On June 8, the FDA approved the injection pertuzumab for “use in combination with trastuzumab and docetaxel for the treatment of patients with HER2-postive metastatic breast cancer who have not received prior anti-HER2 therapy or chemotherapy for metastatic disease.” As what happens many times when cancer drugs gain FDA approval, the statistically significant improvements in regards to prolonging patients’ lives is often offset by high drug costs, which makes it difficult for drug companies and payers to provide patients access to lifesaving treatments.
The cost of developing cancer drugs can be exorbitant, sometimes in the billions of dollars. In addition, many cancer drugs never even make it to market, meaning that the company is unable to recoup the costs. So, in situations where drugs such as pertuzumab garner approval, the pricing for treatment is often high. According to Breast Cancer Action, “initial information regarding cost has indicated that a course of treatment with pertuzumab and trastuzumab could cost approximately $200,000,” resulting in a price tag that “inevitably limits availability, especially to already underserved communities.”
So, what is the solution? That’s the billion dollar question; unfortunately, there is no silver bullet answer. However, one thing is for certain—payment models need to change. Accountable Care Organizations and bundled payments are two models that have the potential to overhaul the system, but there are still many obstacles. Lee Newcomer, MD, MHA, recently spoke about this topic in AJMC’s most recent roundtable on the treatment and cost implications of pertuzumab, saying that payment models need to be adjusted so that financing approaches work off of budgets.
“A budget would require physicians to separate out those things that are really important from those that either don’t have an effect or don’t have enough of an effect to be important. I really believe those decisions are best made at the professional level, so I am hoping that as we evolve into new financing systems that it will be doctors involved in making the decision. But…that is going to be hard. Looking at a patient and saying we aren’t going to do some of these things because they just don’t have value, even if a patient may want them, is going to be very difficult to do.”

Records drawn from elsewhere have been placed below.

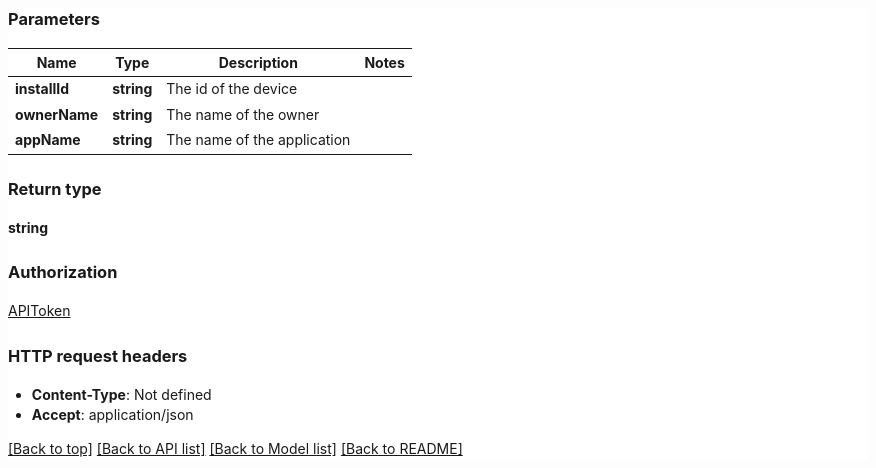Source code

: ### Parameters

Name | Type | Description  | Notes
------------- | ------------- | ------------- | -------------
 **installId** | **string**| The id of the device | 
 **ownerName** | **string**| The name of the owner | 
 **appName** | **string**| The name of the application | 

### Return type

**string**

### Authorization

[APIToken](../README.md#APIToken)

### HTTP request headers

 - **Content-Type**: Not defined
 - **Accept**: application/json

[[Back to top]](#) [[Back to API list]](../README.md#documentation-for-api-endpoints) [[Back to Model list]](../README.md#documentation-for-models) [[Back to README]](../README.md)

Sandra M. Swain, MD, President of the American Society of Clinical Oncology (ASCO) also spoke about some of the programs that have been launched to assist in lowering healthcare costs and implementing payment reform models. Dr Swain talked about ASCO’s Quality Oncology Practice Initiative (QOPI), which has helped provide over 700 practices with quality measurement and improvement tools, as well as their Choosing Wisely campaign, which asked oncologists to provide their “top 5 list of tests and treatments that are commonly performed in their respective fields despite a lack of evidence that they provide meaningful benefit to major categories of patients.” The list, which can be viewed on ASCO’s website, represent the most significant opportunities to improve quality and care in cancer care today. “We need to link that now to outcomes and I think that’s really one of the basic areas of research that’s being done — if you make these changes will the outcomes actually be better,” Dr Swain said.
Drs Newcomer and Swain also spoke about other strategies on the horizon that have the potential to decrease healthcare costs but that have not yet evolved to the point of making an impact, such as value-based coinsurance and copays. Although value-based models have not yet been simplified to the point of feasibility, Dr Swain mentioned that companion diagnostics represent an important opportunity to cut costs. “Companion diagnostics are really very important to be approved with the newer drugs...so that also sets a higher bar for the new drugs that are coming out. Plus, it decreases the population of patients in which the drug is being tested, so the clinical trials in the future should cost less, and then, hopefully in the future the drugs will also cost less. So, that’s something where research is really important to decrease some of these costs.”